SCENE 25. Following some mysterious stock footage of a ship while the narrator explains the Barry is sailing to Germany to fight in the Seven Years War, midway through Act II of Barry Lyndon, we get what passes, in this peculiar cinematic narrative, for an action set piece. Barry’s regiment faces down some French troops, which the narrator describes as “a tiny skirmish, unrecorded by history.” To a present-day viewer — or to a viewer in 1975 — the sequence is mind-boggling in its cold violence. The British troops, true to the engagement strategies of the day, wear red against the greenery of the field, and march in a wide, straight line toward their attackers, who are similarly arrayed. The French soldiers mow down row after row of British troops with volleys from their flintlock muskets, as the British implacably approach.
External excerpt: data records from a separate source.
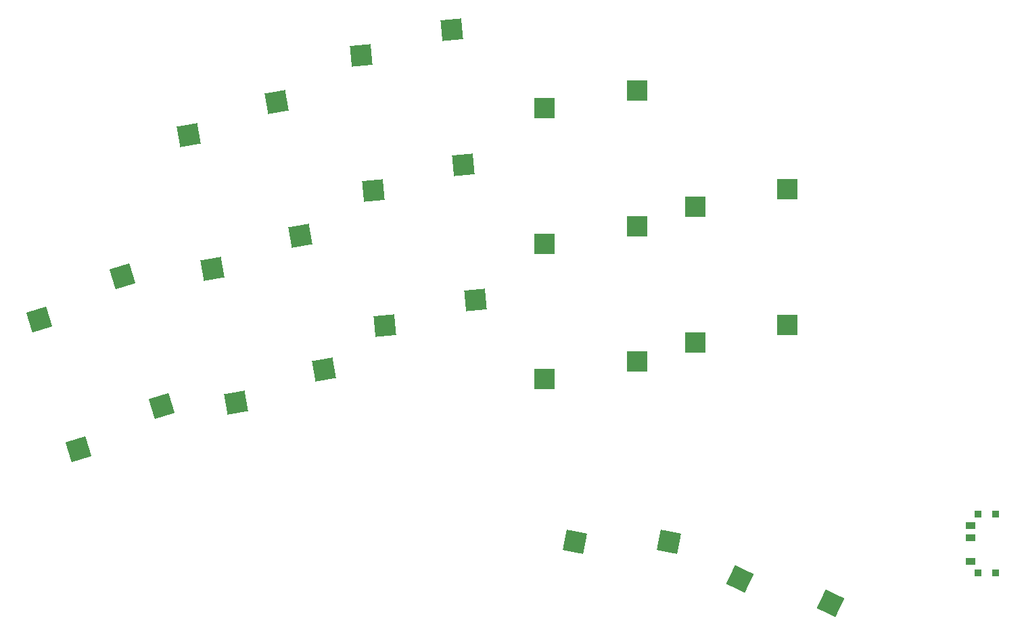
<source format=gtp>
%TF.GenerationSoftware,KiCad,Pcbnew,(6.0.4)*%
%TF.CreationDate,2022-05-15T18:09:05+02:00*%
%TF.ProjectId,battoota,62617474-6f6f-4746-912e-6b696361645f,v1.0.0*%
%TF.SameCoordinates,Original*%
%TF.FileFunction,Paste,Top*%
%TF.FilePolarity,Positive*%
%FSLAX46Y46*%
G04 Gerber Fmt 4.6, Leading zero omitted, Abs format (unit mm)*
G04 Created by KiCad (PCBNEW (6.0.4)) date 2022-05-15 18:09:05*
%MOMM*%
%LPD*%
G01*
G04 APERTURE LIST*
G04 Aperture macros list*
%AMRotRect*
0 Rectangle, with rotation*
0 The origin of the aperture is its center*
0 $1 length*
0 $2 width*
0 $3 Rotation angle, in degrees counterclockwise*
0 Add horizontal line*
21,1,$1,$2,0,0,$3*%
G04 Aperture macros list end*
%ADD10R,0.900000X0.900000*%
%ADD11R,1.250000X0.900000*%
%ADD12RotRect,2.600000X2.600000X10.000000*%
%ADD13RotRect,2.600000X2.600000X5.000000*%
%ADD14R,2.600000X2.600000*%
%ADD15RotRect,2.600000X2.600000X334.000000*%
%ADD16RotRect,2.600000X2.600000X17.000000*%
%ADD17RotRect,2.600000X2.600000X349.000000*%
G04 APERTURE END LIST*
D10*
%TO.C,T1*%
X161400140Y52144619D03*
X163600140Y59544619D03*
X163600140Y52144619D03*
X161400140Y59544619D03*
D11*
X160425140Y53594619D03*
X160425140Y56594619D03*
X160425140Y58094619D03*
%TD*%
D12*
%TO.C,S11*%
X73579149Y111173371D03*
X62586645Y107001157D03*
%TD*%
D13*
%TO.C,S15*%
X96965604Y103326961D03*
X85651298Y100128683D03*
%TD*%
D14*
%TO.C,S21*%
X118686087Y95636017D03*
X107136087Y93436017D03*
%TD*%
%TO.C,S29*%
X137493280Y100228852D03*
X125943280Y98028852D03*
%TD*%
D15*
%TO.C,S33*%
X142877069Y48360327D03*
X131531581Y51446167D03*
%TD*%
D12*
%TO.C,S7*%
X79483187Y77689907D03*
X68490683Y73517693D03*
%TD*%
D16*
%TO.C,S5*%
X54234545Y89377494D03*
X43832443Y83896730D03*
%TD*%
D14*
%TO.C,S27*%
X137493280Y83228852D03*
X125943280Y81028852D03*
%TD*%
D12*
%TO.C,S9*%
X76531168Y94431639D03*
X65538664Y90259425D03*
%TD*%
D13*
%TO.C,S13*%
X98447252Y86391651D03*
X87132946Y83193373D03*
%TD*%
%TO.C,S17*%
X95483957Y120262271D03*
X84169651Y117063993D03*
%TD*%
D17*
%TO.C,S31*%
X122647284Y56030653D03*
X110889710Y56074917D03*
%TD*%
D16*
%TO.C,S3*%
X59204864Y73120313D03*
X48802762Y67639549D03*
%TD*%
D14*
%TO.C,S23*%
X118686087Y112636017D03*
X107136087Y110436017D03*
%TD*%
%TO.C,S19*%
X118686087Y78636017D03*
X107136087Y76436017D03*
%TD*%
M02*

</source>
I’m not a military historian, so the logic of this attack strategy in its context is lost to me, as it would be to any viewer in 1975, with the Vietnam war freshly over and World War II within living memory. But even the battle sequence in Kubrick’s Spartacus presents an enemy less suicidal than the British here. I’m sure strategy has been worked out on paper by generals somewhere, so many men per unit, so much ground covered in x amount of time, so many guns, so many bayonets, etc. But this is the first time in the movie that violence, on a massive scale, is recorded in closeup, and the effect is, like any classic Kubrick sequence, is both sweeping in its scale and chilling in its dispassion. You can compare the British attack on the French in Barry Lyndon to the murder of Frank Poole in 2oo1 or to the end of the world set to a Vera Lynn song in Dr. Strangelove.